Réalisateur : Stuart Gordon
Année de Sortie : 1989
Origine : États-Unis
Genre : Science-Fiction
Durée : 1h25
Le Roy du Bis : 8/10
Thibaud Savignol : 6/10
Le Vent d’Orient
C’est tout de même paradoxal de dire d’un film réalisé en stop-motion qu’il était peut-être trop en avance sur son temps. Stuart Gordon avait senti le vent d’Orient venir avec cette vague de l’animation nippone mettant aux prises des méchas et robots géants. Charles Band sera d’abord réticent à l’idée de son meilleur artisan, mais il acceptera finalement de produire le film et de lui confier le plus gros budget alloué à l’une de ses productions, soit 6 millions.

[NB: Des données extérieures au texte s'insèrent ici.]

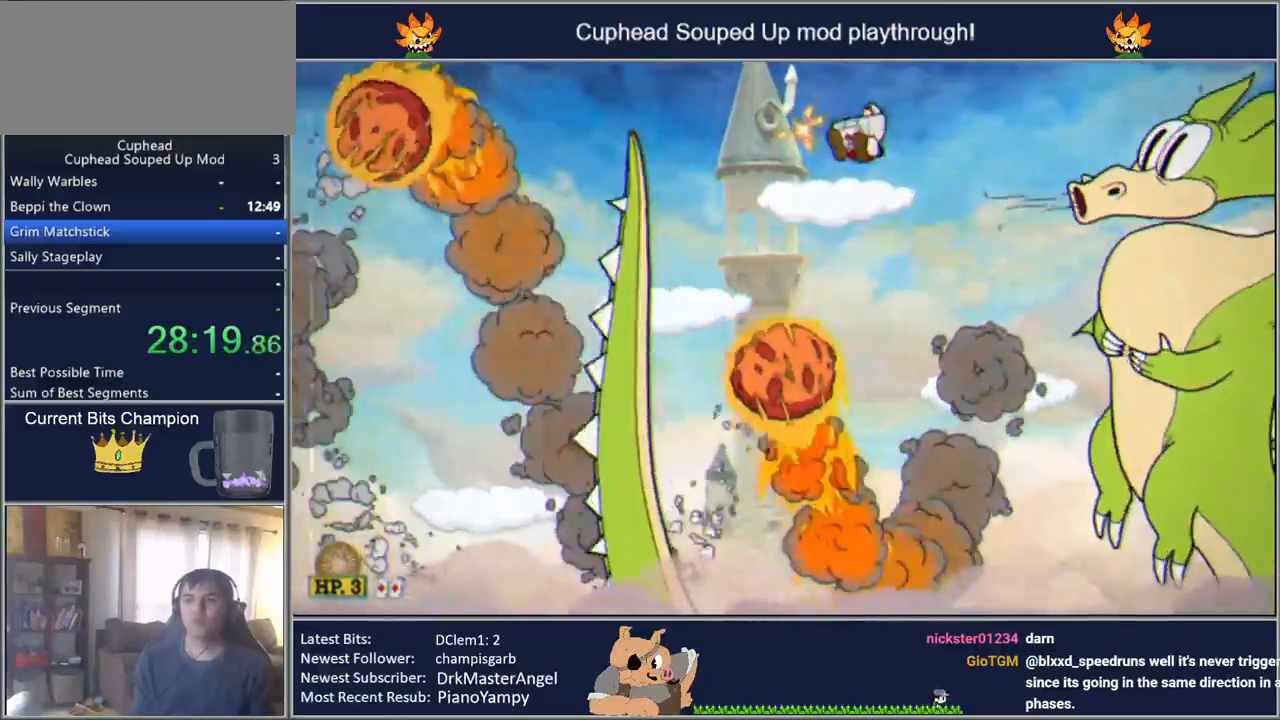
{"buttons": ["Y", "DPAD_LEFT"], "events": [[283, "DPAD_LEFT", "down"]]}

Pour quelqu’un d’aussi radin, on peut véritablement parler de blockbuster maison. Mais avant de banquer, ce dernier chargera son animateur David Allen de lui livrer une bande démo afin de pouvoir convaincre et attirer d’autres investisseurs sur le projet. La réussite sera telle que cet extrait sera conservé et incorporé à l’introduction, tandis que le scénario sera écrit par Joe Haldeman, lauréat de plusieurs prix littéraires, participant à créer une synergie des meilleurs talents possibles au sein de la firme.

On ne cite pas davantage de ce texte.